### Задание 1:
Согласно статье о смене политического курса, в течение какого периода в Швеции у власти находилась только Социал-демократическая рабочая партия?
### Задание 2:
Напишите продолжение статьи о смене политического курса, начиная сразу после её последнего предложения.

### Текст для анализа:
Прорыв «красной линии»: смена курса как норма западной политической жизни
Александр Носович
Накануне выборов в Сейм основные политические партии Латвии поспешили заявить, что не допускают возможности вхождения в коалицию с «Согласием», потому что программа этой партии противоречит самим основам постсоветской Латвии. Такая установка свидетельствует только о дефектности латвийской демократии и неспособности к коррекции общественно-политического курса: во многих странах в результате выборов этот курс менялся, а государственность при этом не рушилась.
Все 23 года после провозглашения независимости Латвией управляли исключительно правые партии. Неудивительно, что от такого постоянства у этих партий развилась мысль, что их политическая программа – это основа основ латвийского государства и что всякая альтернативная политика будет покушением на Латвию как таковую.
Впрочем, было бы преувеличением на основании неизменности политического курса обвинять Латвию в недемократичности: в новейшей политической истории за последнее столетие было множество примеров не только того, как вполне демократическими западными странами десятилетиями управляли партии одинаковых взглядов, но и как у власти десятилетиями находилась одна-единственная партия.
Однако в полной мере демократичность этих стран и способность их обществ к развитию проявлялась, когда в результате выборов эта монополия прерывалась и к власти приходили новые политические силы, предложившие избирателям обновление общественно-политического курса.
Например, в Швеции у власти 44 года (с 1932 по 1976) находилась только Социал-демократическая рабочая партия Швеции. При ней Швеция вошла в число самых экономически развитых и социально благополучных стран мира, а в политическом и научном языках появился термин «шведский социализм»: создание социального государства за счёт ресурсов рыночной экономики.

[Записи, выбранные из коллекции]
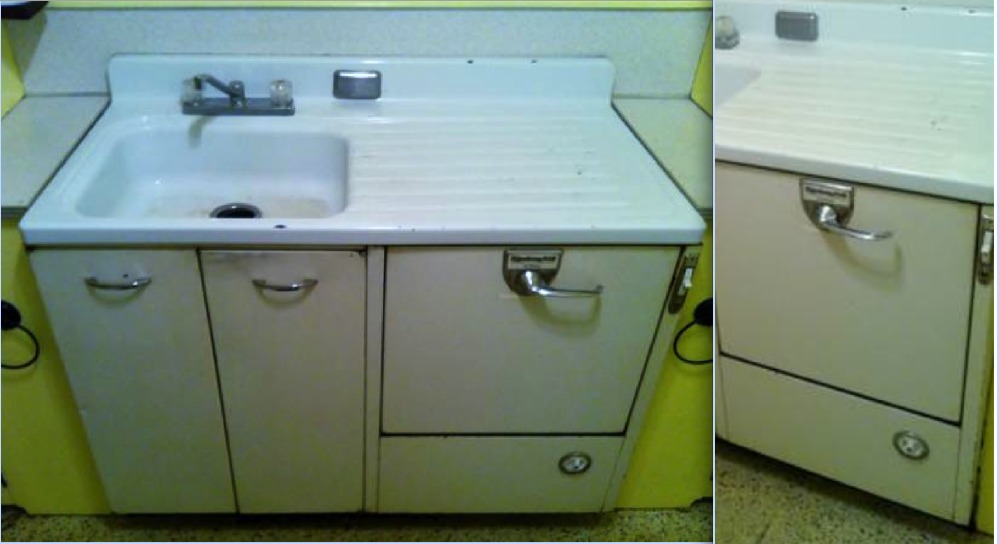
Where is `sink`? This screenshot has height=544, width=999. sink is located at coordinates (209, 173).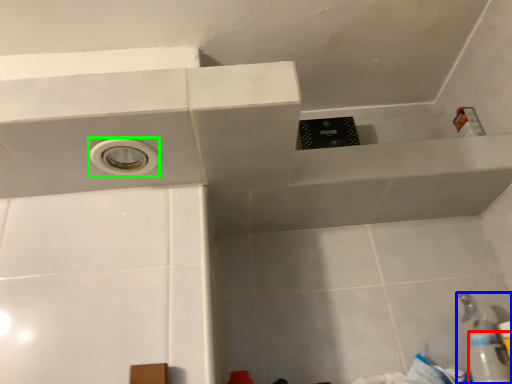
Question: Which object is the closest to the bottle (highlighted by a red box)? Choose among these: plumbing fixture (highlighted by a blue box) or hole (highlighted by a green box).

Choices:
 (A) plumbing fixture
 (B) hole

Answer: (A)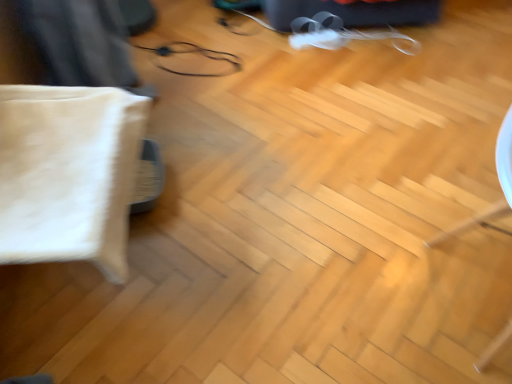
Question: Does white fabric pillow at left appear on the left side of metallic wire at center?

Choices:
 (A) yes
 (B) no

Answer: (A)

Question: Can you confirm if white fabric pillow at left is wider than metallic wire at center?

Choices:
 (A) yes
 (B) no

Answer: (B)

Question: Is white fabric pillow at left facing away from metallic wire at center?

Choices:
 (A) no
 (B) yes

Answer: (A)

Question: From the image's perspective, would you say white fabric pillow at left is shown under metallic wire at center?

Choices:
 (A) no
 (B) yes

Answer: (B)

Question: Is white fabric pillow at left at the right side of metallic wire at center?

Choices:
 (A) yes
 (B) no

Answer: (B)

Question: Is white fabric pillow at left with metallic wire at center?

Choices:
 (A) no
 (B) yes

Answer: (A)

Question: Would you say metallic wire at center is outside white fabric pillow at left?

Choices:
 (A) yes
 (B) no

Answer: (A)

Question: From the image's perspective, does metallic wire at center appear lower than white fabric pillow at left?

Choices:
 (A) no
 (B) yes

Answer: (A)

Question: Can you confirm if metallic wire at center is bigger than white fabric pillow at left?

Choices:
 (A) yes
 (B) no

Answer: (B)

Question: Is metallic wire at center positioned before white fabric pillow at left?

Choices:
 (A) no
 (B) yes

Answer: (A)

Question: Is white fabric pillow at left at the back of metallic wire at center?

Choices:
 (A) yes
 (B) no

Answer: (B)

Question: Does metallic wire at center have a lesser height compared to white fabric pillow at left?

Choices:
 (A) yes
 (B) no

Answer: (A)

Question: Considering the positions of metallic wire at center and white fabric pillow at left in the image, is metallic wire at center bigger or smaller than white fabric pillow at left?

Choices:
 (A) big
 (B) small

Answer: (B)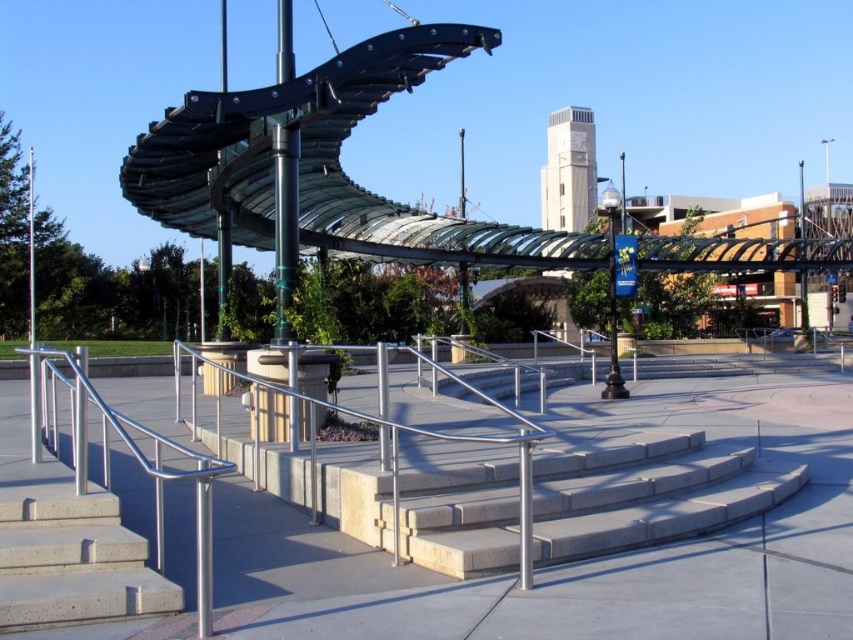
Question: Is concrete/steps at lower left thinner than stainless steel handrail at lower left?

Choices:
 (A) yes
 (B) no

Answer: (B)

Question: Which point is farther to the camera?

Choices:
 (A) light gray concrete stairs at center
 (B) stainless steel handrail at lower left
 (C) metallic glass canopy at center
 (D) concrete/steps at lower left

Answer: (C)

Question: Estimate the real-world distances between objects in this image. Which object is farther from the metallic glass canopy at center?

Choices:
 (A) stainless steel handrail at lower left
 (B) concrete/steps at lower left
 (C) light gray concrete stairs at center

Answer: (A)

Question: Is stainless steel handrail at lower left below metallic glass canopy at center?

Choices:
 (A) no
 (B) yes

Answer: (B)

Question: Among these points, which one is nearest to the camera?

Choices:
 (A) (669, 196)
 (B) (0, 618)

Answer: (B)

Question: Does light gray concrete stairs at center have a lesser width compared to metallic glass canopy at center?

Choices:
 (A) yes
 (B) no

Answer: (A)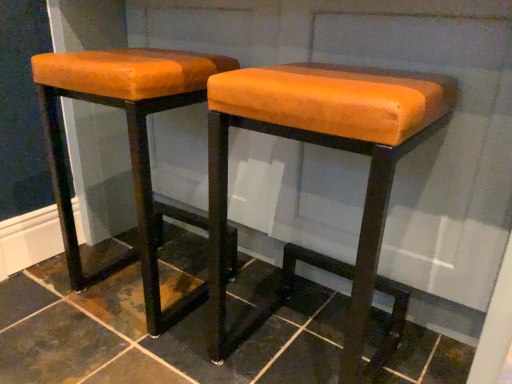
Question: Is dark brown tile at center located within orange leather stool at center, positioned as the 2th stool in left-to-right order?

Choices:
 (A) no
 (B) yes

Answer: (A)

Question: Can you confirm if orange leather stool at center, the first stool in the right-to-left sequence, is taller than dark brown tile at center?

Choices:
 (A) no
 (B) yes

Answer: (B)

Question: Can you confirm if orange leather stool at center, positioned as the 2th stool in left-to-right order, is wider than dark brown tile at center?

Choices:
 (A) no
 (B) yes

Answer: (A)

Question: Is orange leather stool at center, the first stool in the right-to-left sequence, placed right next to dark brown tile at center?

Choices:
 (A) yes
 (B) no

Answer: (B)

Question: Is orange leather stool at center, positioned as the 2th stool in left-to-right order, outside of dark brown tile at center?

Choices:
 (A) yes
 (B) no

Answer: (A)

Question: Is dark brown tile at center taller or shorter than orange leather stool at center, positioned as the 2th stool in left-to-right order?

Choices:
 (A) short
 (B) tall

Answer: (A)

Question: Considering the positions of dark brown tile at center and orange leather stool at center, positioned as the 2th stool in left-to-right order, in the image, is dark brown tile at center wider or thinner than orange leather stool at center, positioned as the 2th stool in left-to-right order,?

Choices:
 (A) thin
 (B) wide

Answer: (B)

Question: Relative to orange leather stool at center, the first stool in the right-to-left sequence, is dark brown tile at center in front or behind?

Choices:
 (A) front
 (B) behind

Answer: (A)

Question: Is point (136, 276) closer or farther from the camera than point (212, 249)?

Choices:
 (A) farther
 (B) closer

Answer: (A)

Question: Considering the relative positions of orange leather stool at left, placed as the second stool when sorted from right to left, and orange leather stool at center, the first stool in the right-to-left sequence, in the image provided, is orange leather stool at left, placed as the second stool when sorted from right to left, to the left or to the right of orange leather stool at center, the first stool in the right-to-left sequence,?

Choices:
 (A) left
 (B) right

Answer: (A)

Question: Which is correct: orange leather stool at left, placed as the second stool when sorted from right to left, is inside orange leather stool at center, positioned as the 2th stool in left-to-right order, or outside of it?

Choices:
 (A) outside
 (B) inside

Answer: (A)

Question: Relative to orange leather stool at center, positioned as the 2th stool in left-to-right order, is orange leather stool at left, which is counted as the first stool, starting from the left, in front or behind?

Choices:
 (A) behind
 (B) front

Answer: (A)

Question: From a real-world perspective, relative to orange leather stool at center, positioned as the 2th stool in left-to-right order, is orange leather stool at left, which is counted as the first stool, starting from the left, vertically above or below?

Choices:
 (A) above
 (B) below

Answer: (B)

Question: From a real-world perspective, is dark brown tile at center positioned above or below orange leather stool at left, placed as the second stool when sorted from right to left?

Choices:
 (A) below
 (B) above

Answer: (A)

Question: Is dark brown tile at center wider or thinner than orange leather stool at left, placed as the second stool when sorted from right to left?

Choices:
 (A) thin
 (B) wide

Answer: (B)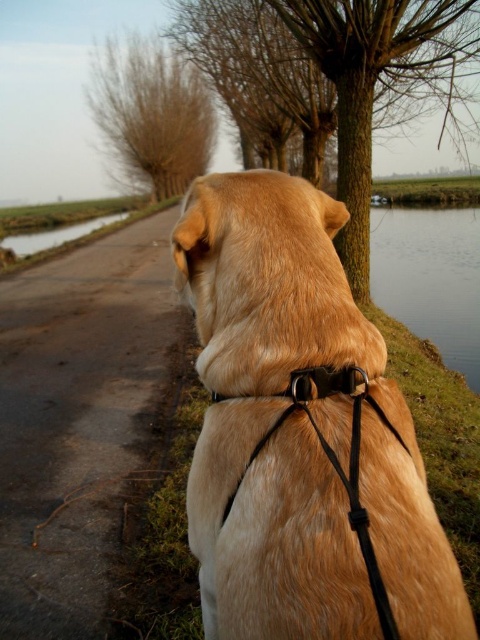
Question: Can you confirm if golden fur dog at center is positioned above brown textured tree at center?

Choices:
 (A) yes
 (B) no

Answer: (B)

Question: Which object appears farthest from the camera in this image?

Choices:
 (A) green grassy waterway at left
 (B) brown textured tree at center
 (C) clear water at right
 (D) dark asphalt road at center

Answer: (A)

Question: Which of the following is the closest to the observer?

Choices:
 (A) (310, 380)
 (B) (288, 541)

Answer: (B)

Question: Does brown textured tree at center come behind black leather neckband at center?

Choices:
 (A) yes
 (B) no

Answer: (A)

Question: Which point appears farthest from the camera in this image?

Choices:
 (A) (0, 416)
 (B) (299, 12)

Answer: (B)

Question: From the image, what is the correct spatial relationship of golden fur dog at center in relation to green grassy waterway at left?

Choices:
 (A) right
 (B) left

Answer: (A)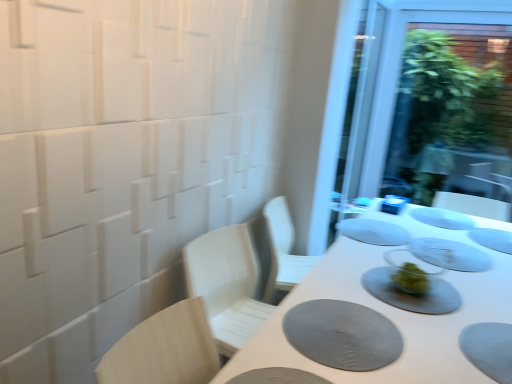
You are a GUI agent. You are given a task and a screenshot of the screen. Output one action in this format:
    pyautogui.click(x=<x>, y=<y>)
    Task: Click on the vacant area that lies between clear glass plate at center, the fifth tableware positioned from the back, and matte gray placemat at center, the first tableware in the front-to-back sequence
    The height and width of the screenshot is (384, 512).
    Given the screenshot: What is the action you would take?
    pyautogui.click(x=432, y=270)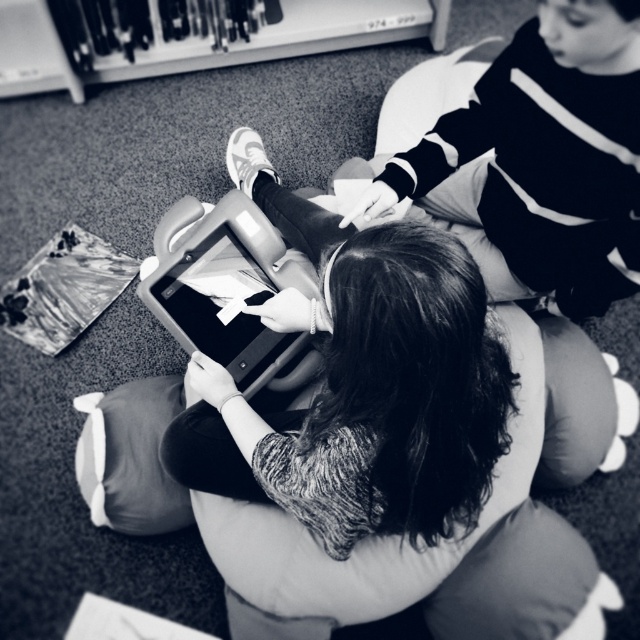
You are trying to determine which of the two points, point (621, 147) or point (244, 278), is nearer to you in the image. Based on the scene, which one would you choose?

Point (621, 147) is closer to the viewer than point (244, 278), so you should choose point (621, 147).

You are designing a storage box for the smooth black sweater at upper right and the matte plastic tablet at center. The tablet requires a compartment that is exactly the same size as itself. Will the compartment for the tablet be smaller than the sweater compartment?

The smooth black sweater at upper right is bigger than the matte plastic tablet at center, so the compartment for the matte plastic tablet at center will be smaller than the sweater compartment.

### Ответ 1:
С 1932 по 1976 год, то есть 44 года.

### Ответ 2:
Однако даже самая эффективная модель общественного развития может деградировать от десятилетий монополии. За долгие годы пребывания во власти социал-демократы забюрократизировались и замкнулись в своём узком партийном кругу, из-за чего их политика начала терять связь с реальностью. Ярче всего это проявилось, когда в 1976 году великой шведской сказочнице Астрид Линдгрен начислили налогов на сумму, равную 102% от её доходов. В ответ убеждённая социал-демократка написала сказку про «Помперипоссу из Монисмании», в которой нещадно высмеяла родную партию. В результате в том же году на выборах победили правые, которые продержались у власти 8 лет и несколько подкорректировали «шведскую модель» в сторону большей свободы рынка и снижения налогового бремени. Затем снова вернулись социал-демократы, затем опять правые…
В результате Швеция живёт и развивается: социально-экономическая модель, именуемая «шведским социализмом», там сохранилась как основа общественного развития и стала только более устойчивой от правой коррекции.
В любом случае, никакого разрушения основ и подрыва государственности от того, что после десятилетий политической монополии к власти пришла оппозиция, там не произошло.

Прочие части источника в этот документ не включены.